Une demande de clarification d’ailleurs formulée par l’Autorité de contrôle prudentiel et de résolution (ACPR), chargée de la surveillance de l’activité des banques et des assurances en France, et rendue inévitable par l’intervention des réassureurs. Ces sociétés qui assurent les assureurs, ont ainsi notifié à ces derniers que tous les risques systémiques seraient exclus de leurs contrats dès 2021 et dans le monde entier. « Les risques dits systémiques ne sont pas assurables. Pour pouvoir assurer, il faut pouvoir prévoir les risques afin de mettre des sous de côté et indemniser les gens. Si l’ensemble des cotisants est victime du même préjudice la prise en charge devient impossible », précise le service de communication de Generali qui rappelle que, jusqu’à aujourd’hui, une telle pandémie n’était pas imaginable.

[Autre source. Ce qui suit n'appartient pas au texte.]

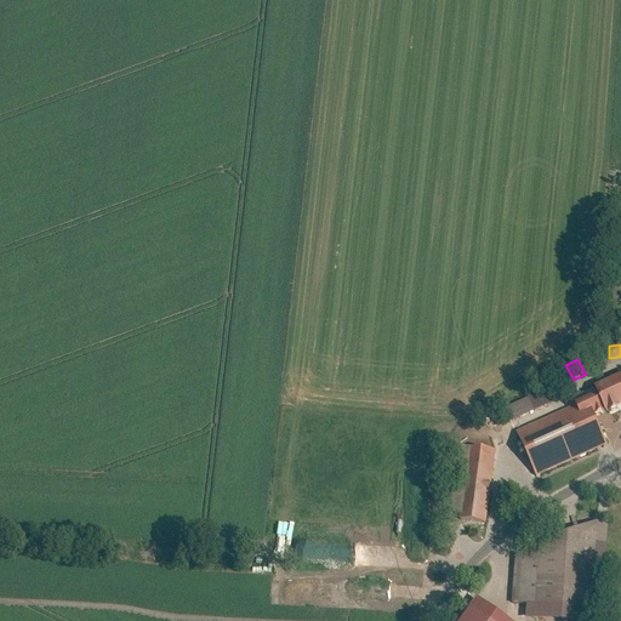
[(604,392),(527,427),(546,469),(613,439),(603,416),(620,408),(620,374),(600,385),(604,392)]
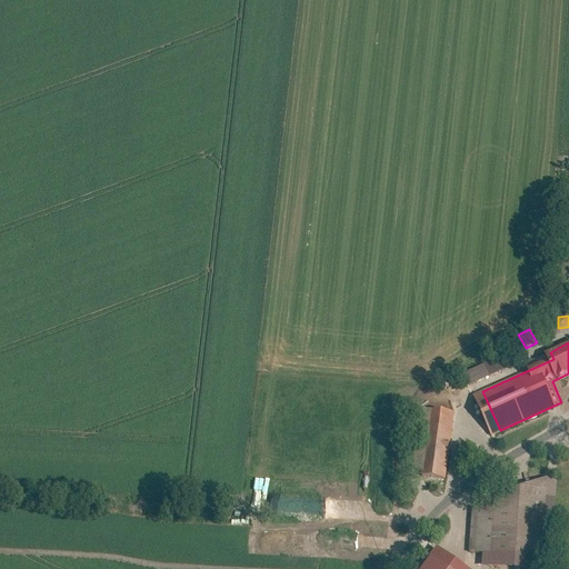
[(493,361),(463,375),(469,387),(477,382),(473,376),(482,372),(483,377),(498,371),(493,361)]
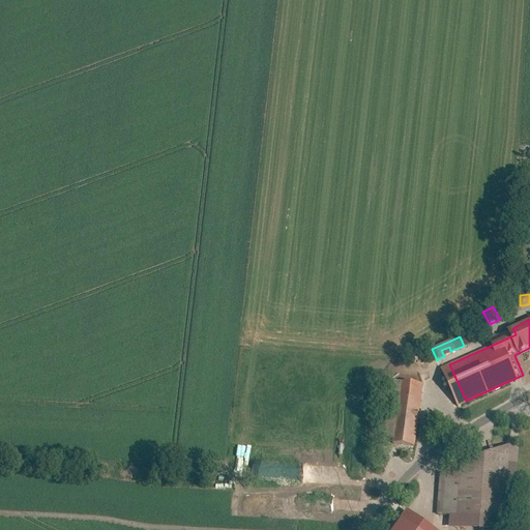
[(412,379),(403,441),(425,444),(435,382),(412,379)]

En parallèle de cette campagne des assureurs visant à reformuler les termes de leurs contrats pour l’adapter aux contexte actuel, la Fédération française de l’assurance s’est penchée sur la création d’un régime propre aux catastrophes exceptionnelles, comme la crise du covid-19 : le dispositif Catex. S’il était mis en place, il permettrait à l’ensemble des TPE et PME de bénéficier d’un indemnisation forfaitaire prise en charge conjointement par l’État et par les cotisations, dans le cadre d’un partenariat public-privé. Ce plan pourrait être déclenché à la suite d’une fermeture administrative d’un grand nombre d’entreprises et à la condition que les autorités déclarent l’état de catastrophe exceptionnelle. En cas de pandémie, mais également à l’occasion d’un attentat terroriste, d’émeutes ou d’une catastrophe naturelle.

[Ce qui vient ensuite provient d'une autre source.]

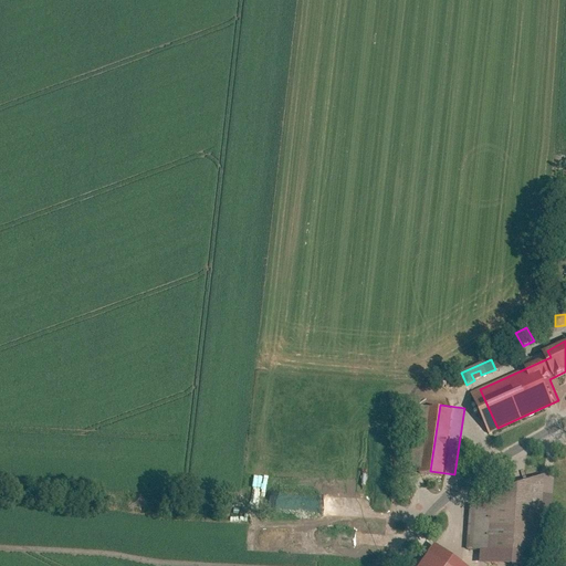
[(542,483),(489,481),(488,513),(469,512),(467,555),(536,559),(542,483)]
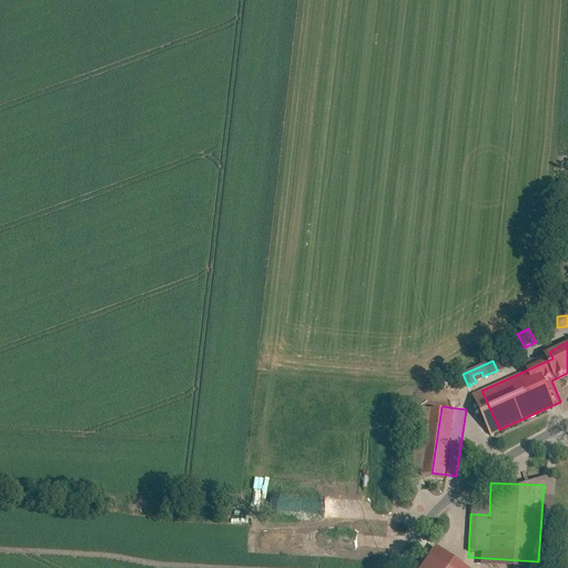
[(470,567),(438,546),(423,567),(470,567)]
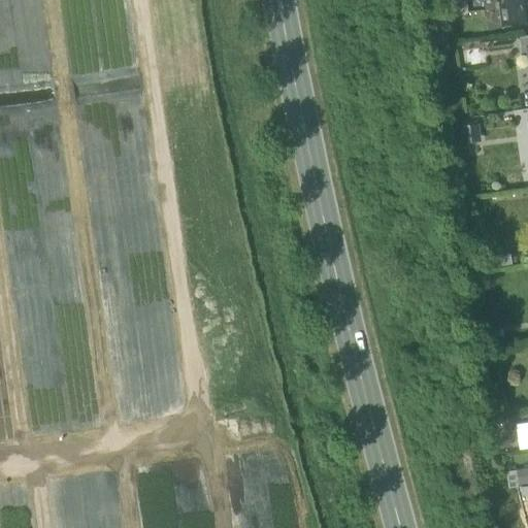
[(507,24),(527,21),(527,0),(504,0),(505,5),(499,5),(502,24),(507,24)]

En attendant, une grande partie des professionnels de l’hôtellerie et de la restauration, qui a refusé de signer cet avenant, pourrait se retrouver sans assurance à la fin de l’année. « Des milliers de procédures sont en cours pour faire valoir nos droits. Nous demandons surtout aux assureurs de sortir grandis de cette crise et de prendre en charge 25 % de nos pertes de chiffre d’affaire. Comme l’on fait certains assureurs liés aux établissements bancaires », revendique Chaouki Asfouri. Celui-ci assure d’ailleurs que « la profession s’organise pour trouver des solutions rapidement ».